In my application you basically have control over the ball. Every time you throw the ball the word sings. If you throw it on the right moment – that is the moment where it’s originally sung – you’ll get a point.

If a user falls behind – 5 seconds or more – the word will play in slow motion and there is a color distortion filter on top of the karaoke video. I found the karaoke video on a YouTube channel that collects old vintage karaoke video’s. I really love these video’s as they are often incredibly random. There are some really gems in between, one of them for instance is the Simon and Garfunkel Sound of Silence video, where there is a literal intepretation of the song.

The application was built by using Vue, Pixi.js, Howler.js and Anime.js. It uses the Chrome Web Bluetooth Api which is simply awesome. It only suppors Bluetooth Low Energy which was a bit more difficult to setup than Classic Bluetooth, however the connection is very stable and I was very satisfied with it’s performance.

The winter show

In a way the winter show was just one big user testing. Incredibly useful because people have to figure out on their own how to use it. As the audience was quite diverse I did notice that younger people (even those who were born later than Take on me was released had troubles.

It was just fantastic to show this application on the winter show. It was simply amazing to see the joy on some of the faces while they were playing this installation. Normally you never really tend to see the people that use your application. You just put it online and might see some internet feedback, but to really see the emotions on people their faces is just simply amazing.

The feedback I got through it was very helpful. I do notice that there is quite a learning curve for new users. People aren’t really sure whether they have to follow the beat.

Another obvious misstake that I made was that there is a pretty long introduction in the song (around 32 seconds). I had to explain people every time that they had to wait 32 seconds before they could bounce. Which was a little annoying and which some people still didn’t seem to get.

I also thought that everyone would knew Take on me, but apparently there are still some people out there that aren’t aware of this gem in music history. I already wanted to implement this in an earlier phase, but due to lack of time I couldn’t, however it would make sense to guide people more so they know when to throw.

On the other hand however, this random effect is also pretty nice. As you are kind of in control over the music.

wintershow wintershow

More specific feedback

I also received some very specific feedback. Not all of them we’re useful – for instance suggesting that computer vision might be a better approach – but some of them were incredibly useful.

One suggestion I really liked was using different kinds of power throwing. The power with which you throw the ball has a different effect on the karaoke. This could be quite easy to implement as I’m basically already streaming the acceleration data to the browser.

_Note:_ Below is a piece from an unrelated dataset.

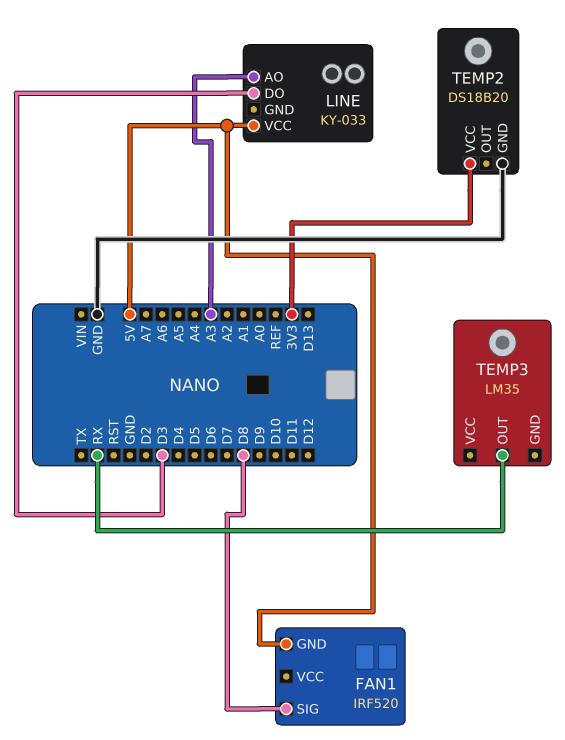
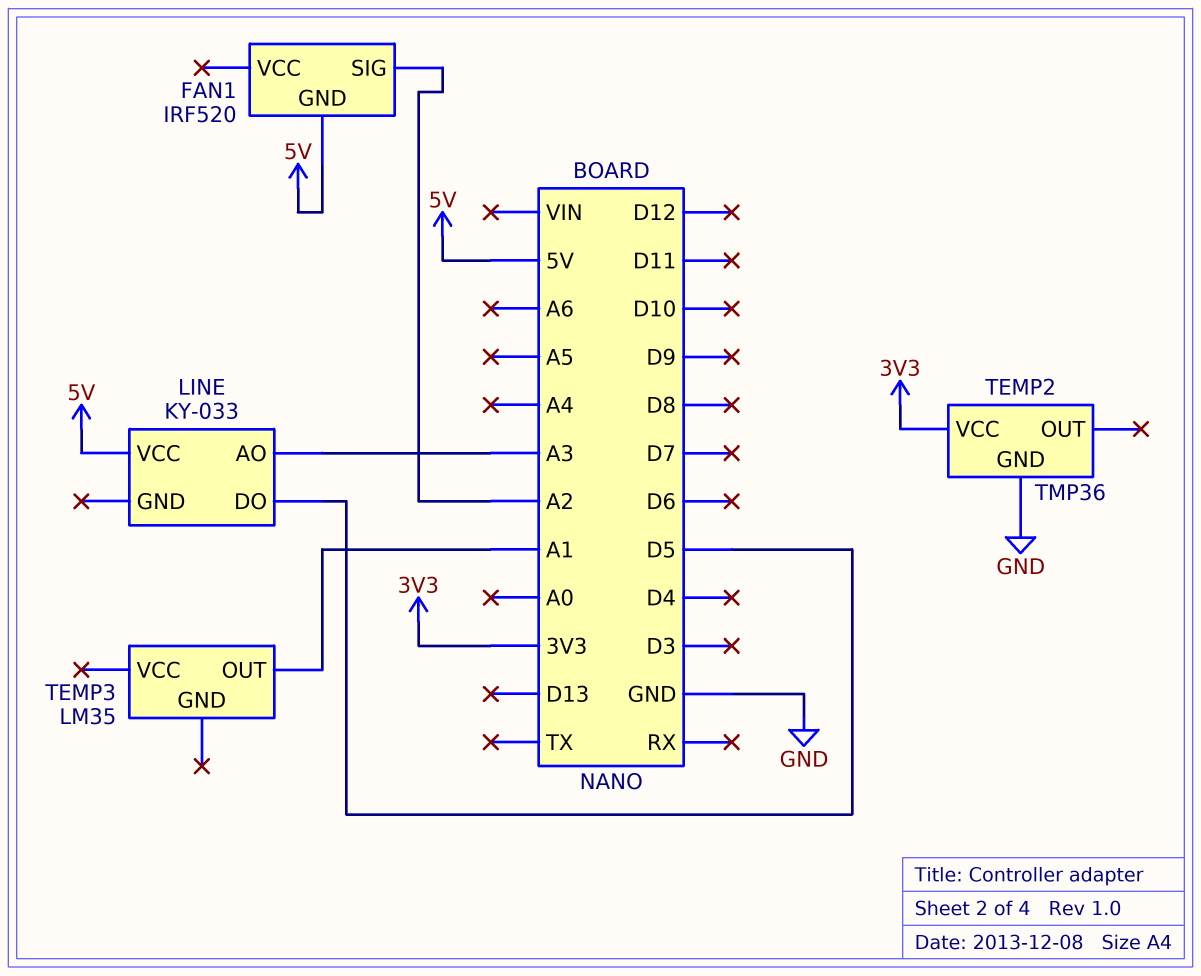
FAN1 pin SIG: D8 -> A2
LINE pin DO: D3 -> D5
TEMP2: DS18B20 -> TMP36
TEMP3 pin OUT: RX -> A1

Some other specific stuff that I received was an application to seperate audio and vocals (Rx 7 by Izotope), a Japanese drumming game which has a similar concept (Taiko no Tutsujin). Another feedback idea I really liked was to record all of the versions and to release them somewhere. Someone else suggest that this might also be a nice form of non-boring revalidation therapy

Next steps

To end this already very long post. I feel I’ve been very close to having a fully working bouncing ball. This winter I will work on making a bouncing ball that completely works.

This project also inspired me on some other applications that will use a gyroscope, an accelerometer and web bluetooth. I’m very happy with the web bluetooth and it opens up all kinds of new possibilities. Very curious to explore what’s next!